Despite the odds, Villarroel said the group tried to focus on finding ways to endure, thanks to stoic leaders such as the foreman, Urzua. He is credited with ensuring that the rations the men had - just 48 hours' worth - lasted for many more days.
That meant only half a spoonful a day of tuna per man. "About three-quarters of this cap," Villarroel explained, pointed to the screw-off top of a soda bottle.
"We talked about it at the first meeting we had when we were trapped," he said. "We all agreed that we would all share the food that was there, but rationing. You just had to rough it. Every 24 hours, eat a small piece of tuna. Nothing else."
He recounted how they had plenty of water but that it had an oily taste, as it had been intended for maintaining machinery. "You had to drink it," Villarroel said.
The men split into groups, each with a special task. Villarroel was in charge of maintaining the electrical system. He also talked about the positive role of older, more experienced and hard-bitten men such as Jose Henriquez, 56, a miner trained to perforate holes who is also an evangelical pastor.
"I had never prayed before," Villarroel said.
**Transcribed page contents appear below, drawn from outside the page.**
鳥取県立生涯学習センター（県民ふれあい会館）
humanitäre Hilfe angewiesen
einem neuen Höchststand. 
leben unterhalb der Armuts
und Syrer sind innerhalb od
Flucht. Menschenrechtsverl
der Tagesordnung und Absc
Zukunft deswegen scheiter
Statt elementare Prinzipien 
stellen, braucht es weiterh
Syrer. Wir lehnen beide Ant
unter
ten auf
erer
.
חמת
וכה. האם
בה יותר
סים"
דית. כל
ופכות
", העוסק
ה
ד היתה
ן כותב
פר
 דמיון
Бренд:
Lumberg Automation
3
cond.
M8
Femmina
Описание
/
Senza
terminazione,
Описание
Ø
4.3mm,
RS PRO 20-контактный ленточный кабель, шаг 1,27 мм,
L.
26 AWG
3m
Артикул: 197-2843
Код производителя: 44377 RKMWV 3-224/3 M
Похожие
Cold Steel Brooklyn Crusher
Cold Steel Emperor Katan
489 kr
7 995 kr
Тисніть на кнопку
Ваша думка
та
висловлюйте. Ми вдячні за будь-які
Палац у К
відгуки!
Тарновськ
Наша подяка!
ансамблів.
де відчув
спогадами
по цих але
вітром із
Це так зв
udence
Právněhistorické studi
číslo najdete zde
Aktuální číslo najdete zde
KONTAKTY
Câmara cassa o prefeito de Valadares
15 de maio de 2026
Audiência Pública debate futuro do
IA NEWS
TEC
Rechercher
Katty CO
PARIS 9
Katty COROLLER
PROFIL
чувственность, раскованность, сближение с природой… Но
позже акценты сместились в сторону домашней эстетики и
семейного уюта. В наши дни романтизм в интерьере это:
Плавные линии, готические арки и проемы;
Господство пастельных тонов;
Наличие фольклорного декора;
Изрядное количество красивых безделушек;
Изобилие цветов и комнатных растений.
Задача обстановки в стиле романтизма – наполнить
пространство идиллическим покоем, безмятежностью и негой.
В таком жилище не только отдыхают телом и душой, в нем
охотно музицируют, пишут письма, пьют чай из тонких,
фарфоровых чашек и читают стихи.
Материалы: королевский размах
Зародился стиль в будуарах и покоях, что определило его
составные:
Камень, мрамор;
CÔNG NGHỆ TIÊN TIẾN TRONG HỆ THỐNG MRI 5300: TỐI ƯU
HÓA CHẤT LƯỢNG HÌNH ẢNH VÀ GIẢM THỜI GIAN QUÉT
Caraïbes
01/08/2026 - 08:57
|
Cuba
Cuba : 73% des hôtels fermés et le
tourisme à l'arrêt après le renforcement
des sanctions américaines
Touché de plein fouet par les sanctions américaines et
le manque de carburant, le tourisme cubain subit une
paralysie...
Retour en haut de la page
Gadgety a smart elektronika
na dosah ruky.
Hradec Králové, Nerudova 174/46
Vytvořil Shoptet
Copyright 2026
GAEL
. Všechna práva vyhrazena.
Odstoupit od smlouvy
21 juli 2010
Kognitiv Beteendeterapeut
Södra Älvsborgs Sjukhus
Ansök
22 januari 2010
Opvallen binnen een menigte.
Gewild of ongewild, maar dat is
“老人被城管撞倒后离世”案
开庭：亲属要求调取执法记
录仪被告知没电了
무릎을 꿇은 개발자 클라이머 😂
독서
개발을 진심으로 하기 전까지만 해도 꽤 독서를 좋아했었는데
Then, 17 days after the mine collapsed, a drill bit chewed a narrow hole from the surface all the way to the roof of the mine.
It was 6:30 a.m., Villarroel said, and he was playing dominoes. He grabbed a wrench and began clanging on the bit, a faint message that told rescuers above that they had reached the miners.
Overjoyed, the miners sang the national anthem.
The narrow hole would be the miners' connection to the world above for the next eight weeks, a lifeline rescuers used to lower food and medicine until they could excavate an escape shaft and hoist Los 33 to freedom.
Franklin is a special correspondent.